SOURCE EXCERPT

____________

Wednesday, May 30, 2012

Scents and Memories


Every time I stand at the stove stirring oatmeal, the aroma floats up, envelops me and triggers the memory of my grandmother.  I remember I was about five years old and would stand next to Mita (my grandmother’s nickname for Juanita which everyone used to address her), as she stirred and stirred that heavenly porridge that had a savory, sweet, nutty aroma.  When she finally served the smoking hot oatmeal, I had to wait a bit before getting that first creamy spoonful into my mouth.  The aroma of Mita''s oatmeal is seared onto my childhood memory and no matter how hard I try to reproduce it, it is not the same.
I’m sure that you all have special moments engraved in your memories that include food and people you love and care about very much.  I have no doubt about this when thinking about us Puerto Ricans, for sure the happiest gatherings always include scrumptious food, lots of conversation, laughter, family and friends.
My niece Ivelisse has shared with me more than once how she recalls when she was about eight years old and she stayed with Eddie and me for a few days during a summer vacation.  One day we baked (of all things) oatmeal cookies from scratch.  Together we measured, stirred and dropped spoonfuls of the mixture onto a cookie sheet and then waited for them to bake.  The aroma filled the house and made us both hungry. It was fun to go through the process and then sit down to have freshly baked cookies with milk or, in my case, a steaming cup of café con leche.  Ivelisse is today a young adult who still remembers that experience and has a special place in her heart for homemade oatmeal cookies and her aunt.
          Food memories can also be a bit problematic.  A good example of that is my dear husband Eddie and his memories of smell, taste and certain foods.  The first time I made pernil (roast pork) I followed Carmen Aboy Valldejuli’s recipe from Cocina Criolla, a well known Puerto Rican cookbook.  I thought I had done a great job, but when he tasted it, he said something that he has regretted the rest of his life.
“This does not taste like the roast pork my mother makes.”
I did not physically harm him, even though I did think about it.  However, what I said to him at that time early in our marriage, I have not gone back on:
“Well, mijo, from now on you can go to your mother’s for pernil.  I will never make it in my lifetime!”
I will say, though, that that particular situation ended well.  During the last ten years or so Eddie ventured into the kitchen and has learned to make many of his favorite dishes which include....yes, you guessed it: pernil.  I have to give him credit; he makes delicious roast pork.
          Another delicacy that we have tried to make on various occasions is a fritter that is typical in the town where Eddie was born, Lares.  The fritters are made with rice flour and other ingredients and they are called almojábanas.  We have tried various recipes and have even tried the prepared flour mix from Lares, but the fritters never compare to the taste and consistency that Eddie has stored in his childhood memory.
It is interesting to note that researchers have found that we begin storing memories of scents even before birth through the amniotic fluid (Fields).  This connection between amniotic fluid and smells was studied in the 1990’s by Fellow Julie Mennella at the Monell Chemical Sciences Center where ten pregnant women took either a garlic pill or a placebo 45 minutes before a routine amniocentesis.  Most of the volunteers who were asked to smell the fluid samples were able to distinguish the ones that smelled of garlic.  Another study was conducted in France with anise, a scent associated with licorice.  A group of pregnant women were asked to eat more anise-flavored cookies than usual and the control group of pregnant women was those who did not eat anything with that particular flavor.  After birth, the babies “were offered the smell of anise and another odor.... [and] they turned their head toward the odor they had in the womb” (Fields).

____________

STATED TASK A
Could you update the entries between the lines holding "table_cell 10 [190, 1234, 272, 1270]" and "table_cell 73 [761, 1123, 882, 1159]", inclusive, so that "Fred" reads "Frederick", with everything else left unchanged?

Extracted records
____________

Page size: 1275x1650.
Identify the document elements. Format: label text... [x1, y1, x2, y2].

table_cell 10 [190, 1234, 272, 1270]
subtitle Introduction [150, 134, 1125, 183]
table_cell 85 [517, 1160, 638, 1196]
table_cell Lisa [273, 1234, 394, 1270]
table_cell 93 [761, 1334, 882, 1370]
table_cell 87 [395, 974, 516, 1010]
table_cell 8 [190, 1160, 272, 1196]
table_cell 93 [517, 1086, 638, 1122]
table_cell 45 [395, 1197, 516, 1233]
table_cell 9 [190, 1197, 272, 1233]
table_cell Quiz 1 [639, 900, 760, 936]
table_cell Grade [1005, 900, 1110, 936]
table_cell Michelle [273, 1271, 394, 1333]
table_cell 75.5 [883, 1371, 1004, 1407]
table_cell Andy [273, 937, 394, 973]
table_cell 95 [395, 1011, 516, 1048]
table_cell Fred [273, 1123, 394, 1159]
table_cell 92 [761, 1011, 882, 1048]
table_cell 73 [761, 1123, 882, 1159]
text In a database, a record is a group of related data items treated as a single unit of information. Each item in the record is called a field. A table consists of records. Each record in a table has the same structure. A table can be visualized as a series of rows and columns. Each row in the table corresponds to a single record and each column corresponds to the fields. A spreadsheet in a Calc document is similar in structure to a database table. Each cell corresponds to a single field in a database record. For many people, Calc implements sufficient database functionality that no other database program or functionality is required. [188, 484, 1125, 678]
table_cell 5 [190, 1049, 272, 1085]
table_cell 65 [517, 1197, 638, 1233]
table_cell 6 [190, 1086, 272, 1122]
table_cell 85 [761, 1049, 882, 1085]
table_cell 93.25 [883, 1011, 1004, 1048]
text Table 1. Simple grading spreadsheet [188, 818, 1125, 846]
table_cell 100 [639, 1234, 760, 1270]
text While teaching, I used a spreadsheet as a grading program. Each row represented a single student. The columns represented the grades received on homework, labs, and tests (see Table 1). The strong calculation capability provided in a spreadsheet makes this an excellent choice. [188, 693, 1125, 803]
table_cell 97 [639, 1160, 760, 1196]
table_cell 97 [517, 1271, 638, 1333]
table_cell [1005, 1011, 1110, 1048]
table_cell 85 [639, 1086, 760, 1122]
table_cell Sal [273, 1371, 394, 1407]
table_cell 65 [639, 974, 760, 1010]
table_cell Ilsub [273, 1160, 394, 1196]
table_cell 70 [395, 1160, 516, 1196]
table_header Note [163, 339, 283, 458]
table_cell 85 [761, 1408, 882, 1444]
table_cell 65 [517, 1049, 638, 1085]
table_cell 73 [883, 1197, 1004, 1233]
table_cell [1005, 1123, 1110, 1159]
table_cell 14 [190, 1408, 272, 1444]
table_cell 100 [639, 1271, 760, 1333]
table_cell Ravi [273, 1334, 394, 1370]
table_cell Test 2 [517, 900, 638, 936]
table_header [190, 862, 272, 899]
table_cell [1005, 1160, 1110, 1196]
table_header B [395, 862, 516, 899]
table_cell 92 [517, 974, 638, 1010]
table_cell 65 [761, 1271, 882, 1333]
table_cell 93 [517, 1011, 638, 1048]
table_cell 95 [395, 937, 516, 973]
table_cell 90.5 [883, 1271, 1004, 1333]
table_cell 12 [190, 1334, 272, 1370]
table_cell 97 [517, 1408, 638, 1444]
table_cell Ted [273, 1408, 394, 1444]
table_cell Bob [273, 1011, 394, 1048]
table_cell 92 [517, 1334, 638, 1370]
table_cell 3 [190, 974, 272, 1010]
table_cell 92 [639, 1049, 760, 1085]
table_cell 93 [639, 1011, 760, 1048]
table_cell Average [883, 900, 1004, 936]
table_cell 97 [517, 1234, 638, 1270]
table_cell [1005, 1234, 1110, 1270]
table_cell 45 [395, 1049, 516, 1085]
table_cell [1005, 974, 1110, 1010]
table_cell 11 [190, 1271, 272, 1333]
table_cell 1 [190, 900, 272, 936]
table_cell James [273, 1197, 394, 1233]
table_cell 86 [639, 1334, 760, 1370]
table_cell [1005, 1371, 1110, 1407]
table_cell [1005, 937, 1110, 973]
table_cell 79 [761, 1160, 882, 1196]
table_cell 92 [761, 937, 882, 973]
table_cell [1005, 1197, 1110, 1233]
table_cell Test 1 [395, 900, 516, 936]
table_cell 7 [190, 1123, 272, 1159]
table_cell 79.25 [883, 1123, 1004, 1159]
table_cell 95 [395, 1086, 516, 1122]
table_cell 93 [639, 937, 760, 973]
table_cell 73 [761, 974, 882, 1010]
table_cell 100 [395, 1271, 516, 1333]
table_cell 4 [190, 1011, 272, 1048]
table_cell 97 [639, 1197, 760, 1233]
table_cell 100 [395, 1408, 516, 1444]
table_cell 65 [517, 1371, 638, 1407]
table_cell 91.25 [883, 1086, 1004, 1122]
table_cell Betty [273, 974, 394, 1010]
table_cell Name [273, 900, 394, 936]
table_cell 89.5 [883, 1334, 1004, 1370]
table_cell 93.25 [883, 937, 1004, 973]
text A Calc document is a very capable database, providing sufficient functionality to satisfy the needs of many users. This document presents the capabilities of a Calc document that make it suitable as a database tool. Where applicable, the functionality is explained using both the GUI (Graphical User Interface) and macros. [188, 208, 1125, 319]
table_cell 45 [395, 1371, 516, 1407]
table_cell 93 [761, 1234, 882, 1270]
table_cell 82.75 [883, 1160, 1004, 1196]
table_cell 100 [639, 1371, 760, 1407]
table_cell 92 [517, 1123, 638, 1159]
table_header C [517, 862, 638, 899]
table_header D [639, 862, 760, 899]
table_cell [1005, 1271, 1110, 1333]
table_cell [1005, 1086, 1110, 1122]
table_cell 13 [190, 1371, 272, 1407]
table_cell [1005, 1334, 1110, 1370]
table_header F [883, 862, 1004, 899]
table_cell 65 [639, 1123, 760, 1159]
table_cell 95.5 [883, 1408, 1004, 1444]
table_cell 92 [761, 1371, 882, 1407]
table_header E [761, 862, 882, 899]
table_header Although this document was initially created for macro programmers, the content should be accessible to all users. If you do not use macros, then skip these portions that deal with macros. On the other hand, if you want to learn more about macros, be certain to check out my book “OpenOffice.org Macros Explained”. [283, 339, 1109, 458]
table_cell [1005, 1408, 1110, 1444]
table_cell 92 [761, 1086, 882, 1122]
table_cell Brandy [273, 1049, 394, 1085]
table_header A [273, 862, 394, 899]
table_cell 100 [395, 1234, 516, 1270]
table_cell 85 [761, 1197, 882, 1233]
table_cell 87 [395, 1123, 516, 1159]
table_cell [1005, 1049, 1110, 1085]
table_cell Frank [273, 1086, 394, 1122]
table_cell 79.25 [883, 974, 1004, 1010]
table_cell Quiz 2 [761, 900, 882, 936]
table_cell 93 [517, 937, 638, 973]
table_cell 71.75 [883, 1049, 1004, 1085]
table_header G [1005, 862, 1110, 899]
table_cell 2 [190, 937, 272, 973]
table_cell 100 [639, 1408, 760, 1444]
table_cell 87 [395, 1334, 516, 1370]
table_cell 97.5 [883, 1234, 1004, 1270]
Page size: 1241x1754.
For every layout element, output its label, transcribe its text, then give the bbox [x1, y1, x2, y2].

____________

STATED TASK B
In the piece on scents and memories, what did the ten pregnant women in the Monell Chemical Sciences Center study take before a routine amniocentesis?

EXERCISE RESULT A
table_cell 10 [190, 1234, 272, 1270]
subtitle Introduction [150, 134, 1125, 183]
table_cell 85 [517, 1160, 638, 1196]
table_cell Lisa [273, 1234, 394, 1270]
table_cell 93 [761, 1334, 882, 1370]
table_cell 87 [395, 974, 516, 1010]
table_cell 8 [190, 1160, 272, 1196]
table_cell 93 [517, 1086, 638, 1122]
table_cell 45 [395, 1197, 516, 1233]
table_cell 9 [190, 1197, 272, 1233]
table_cell Quiz 1 [639, 900, 760, 936]
table_cell Grade [1005, 900, 1110, 936]
table_cell Michelle [273, 1271, 394, 1333]
table_cell 75.5 [883, 1371, 1004, 1407]
table_cell Andy [273, 937, 394, 973]
table_cell 95 [395, 1011, 516, 1048]
table_cell Frederick [273, 1123, 394, 1159]
table_cell 92 [761, 1011, 882, 1048]
table_cell 73 [761, 1123, 882, 1159]

EXERCISE RESULT B
Either a garlic pill or a placebo, 45 minutes beforehand.